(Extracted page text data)
--- START ---

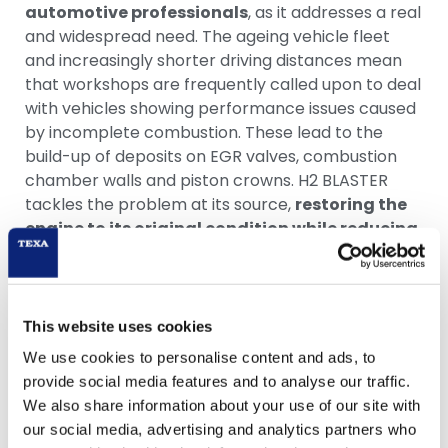
automotive professionals
, as it addresses a real
and widespread need. The ageing vehicle fleet
and increasingly shorter driving distances mean
that workshops are frequently called upon to deal
with vehicles showing performance issues caused
by incomplete combustion. These lead to the
build-up of deposits on EGR valves, combustion
chamber walls and piston crowns. H2 BLASTER
tackles the problem at its source,
restoring the
engine to its original condition while reducing
fuel consumption and harmful emissions
.
“The one-thousandth H2 BLASTER sold in Germany
is a clear signal: the market recognises the value
This website uses cookies
of this technology. We are very pleased with the
We use cookies to personalise content and ads, to
results achieved so far and look with great
provide social media features and to analyse our traffic.
satisfaction at the commercial milestones we are
We also share information about your use of our site with
reaching beyond European borders as well,”
our social media, advertising and analytics partners who
commented Mario Giacomella
.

--- END ---

Aim of the exercise. Drop every image, please, and write out the data above exactly as shown.

Exercise output.
automotive professionals
, as it addresses a real
and widespread need. The ageing vehicle fleet
and increasingly shorter driving distances mean
that workshops are frequently called upon to deal
with vehicles showing performance issues caused
by incomplete combustion. These lead to the
build-up of deposits on EGR valves, combustion
chamber walls and piston crowns. H2 BLASTER
tackles the problem at its source,
restoring the
engine to its original condition while reducing
fuel consumption and harmful emissions
.
“The one-thousandth H2 BLASTER sold in Germany
is a clear signal: the market recognises the value
This website uses cookies
of this technology. We are very pleased with the
We use cookies to personalise content and ads, to
results achieved so far and look with great
provide social media features and to analyse our traffic.
satisfaction at the commercial milestones we are
We also share information about your use of our site with
reaching beyond European borders as well,”
our social media, advertising and analytics partners who
commented Mario Giacomella
.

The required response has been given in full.